Bayley imagines using thousands of pores in parallel, probably sequencing at the rate of a base per millisecond. The impact will be even greater if they can sequence lengths of DNA of thousands or even hundreds of thousands of bases.
While other researchers are pushing innovation, Bhubaneswar (Bud) Mishra's goal is to avoid novelty as much as possible. The New York University computer scientist's goal is "to keep it as simple as possible." He approaches the challenge as an engineering project rather than novel science. "I don't want to use any phenomenon that's not well-understood or well-characterized," he says. "The idea is to build on things that are true and tried."
Mishra is combining existing technologies and using calculations to see just how accurate they have to be to drive the cost down. After considering a number of techniques, Mishra's team decided to use the methods of optical mapping and sequencing by hybridization because they seemed most likely to be most cost-effective. In optical mapping, individual DNA molecules are stretched on a surface, cut with restriction enzymes, labeled with fluorophores, and imaged. In sequencing by hybridization, probes with known sequences that are six to eight nucleotides long hybridize to the DNA being sequenced, thereby revealing the sequences that are in the DNA. Optical mapping places markers along the genome, thus breaking the problem into manageable chunks that can then be sequenced by hybridization.
Experimentation is combined with statistics to solve what is essentially an optimization problem: What combination of parameters will yield the least number of experiments, and therefore the lowest cost, to get an accurate sequence?
The more replicates one can run per genome, the greater the certainty that the sequence determined is accurate. If the required number of replicates is too large-say, 1 billion-then the technique is not useful, Mishra says.

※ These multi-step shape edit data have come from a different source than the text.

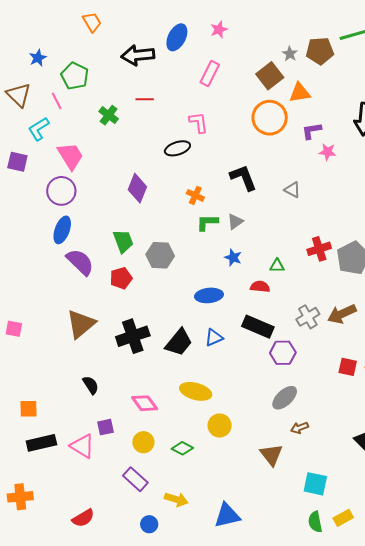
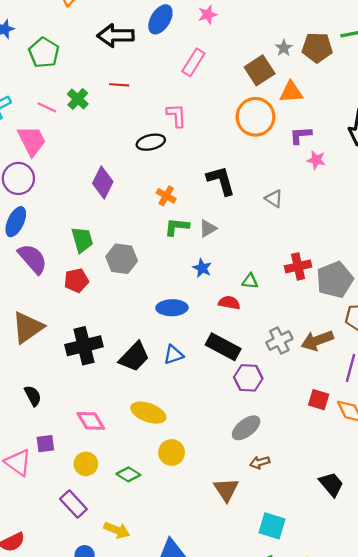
pink line: (57, 101) -> (47, 107), moved, turned -42

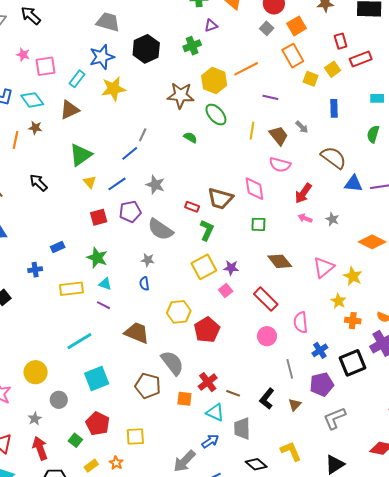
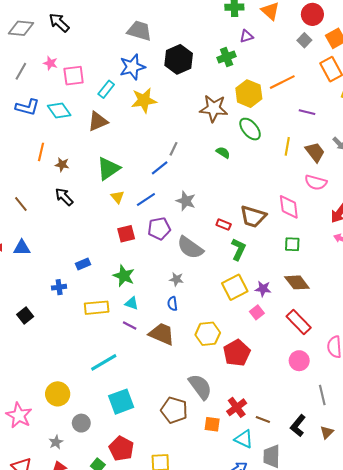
brown star: (35, 128) -> (62, 165), moved
brown diamond: (280, 261) -> (297, 282), moved
brown trapezoid: (137, 333) -> (162, 334), moved

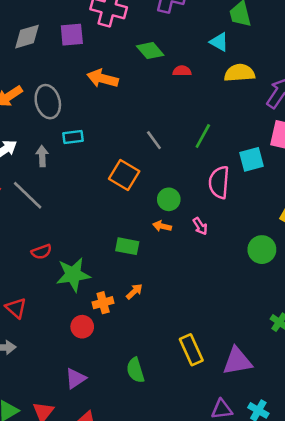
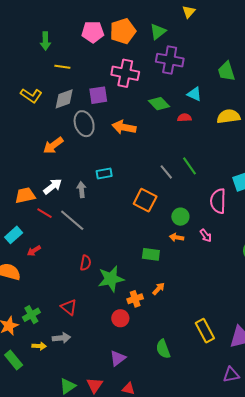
cyan triangle: (219, 42) -> (194, 94), moved
gray ellipse: (48, 102) -> (84, 124), moved
green line: (203, 136) -> (189, 166), moved, turned -60
red semicircle: (41, 252) -> (86, 263), turned -56

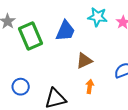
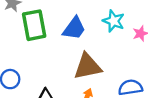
brown triangle: (84, 61) -> (88, 66), size x1.5

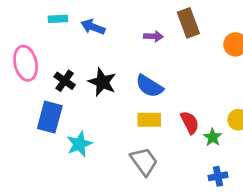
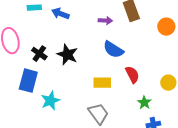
blue semicircle: (149, 86) -> (113, 50), moved
red semicircle: (190, 122) -> (132, 75), moved
green star: (213, 137) -> (144, 103), moved

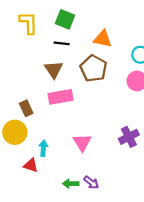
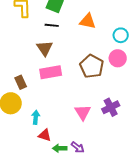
brown pentagon: (94, 68) -> (92, 66), moved
pink triangle: (82, 143) -> (83, 112), moved
red triangle: (31, 165) -> (45, 135), moved

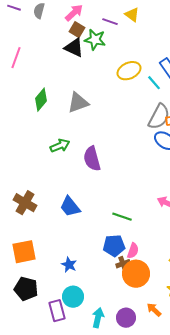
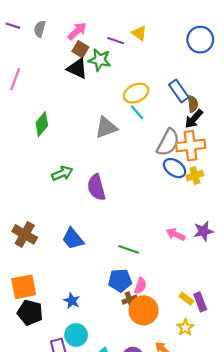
cyan line: (154, 83) -> (137, 112), moved
gray triangle: (78, 103) -> (106, 127), moved
black pentagon: (26, 289) -> (30, 313), moved

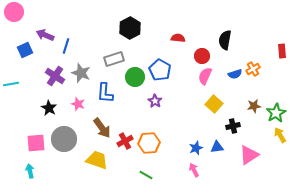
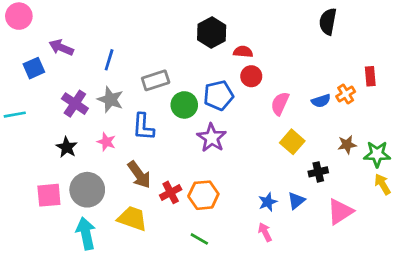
black hexagon: (130, 28) -> (212, 32), moved
black semicircle: (225, 40) -> (328, 22), moved
blue line: (66, 46) -> (109, 60), moved
red rectangle: (282, 51) -> (370, 76), moved
red circle: (202, 56) -> (251, 76), moved
blue pentagon: (160, 70) -> (218, 95), turned 30
purple star: (155, 101) -> (212, 138), size x1.5
green star: (276, 113) -> (377, 154), turned 30
blue triangle: (217, 147) -> (296, 201), turned -32
cyan arrow: (30, 171) -> (86, 233), moved, size x1.6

What Mishra's team discovered in combining the techniques is that they obey what Mishra calls a "computational phase transition." If the parameters are below a certain level, the probability of getting an accurate sequence is zero, but if they are above that level, the probability jumps to one. "Whether anyone can make a correct map or not very sensitively depends on those parameter values," he says. "It's all or nothing."
Only time will tell whether any or all of these methods will deliver the $1,000 genome. The indications are that they should work. As Bayley says, "There's nothing fundamentally against the laws of physics here."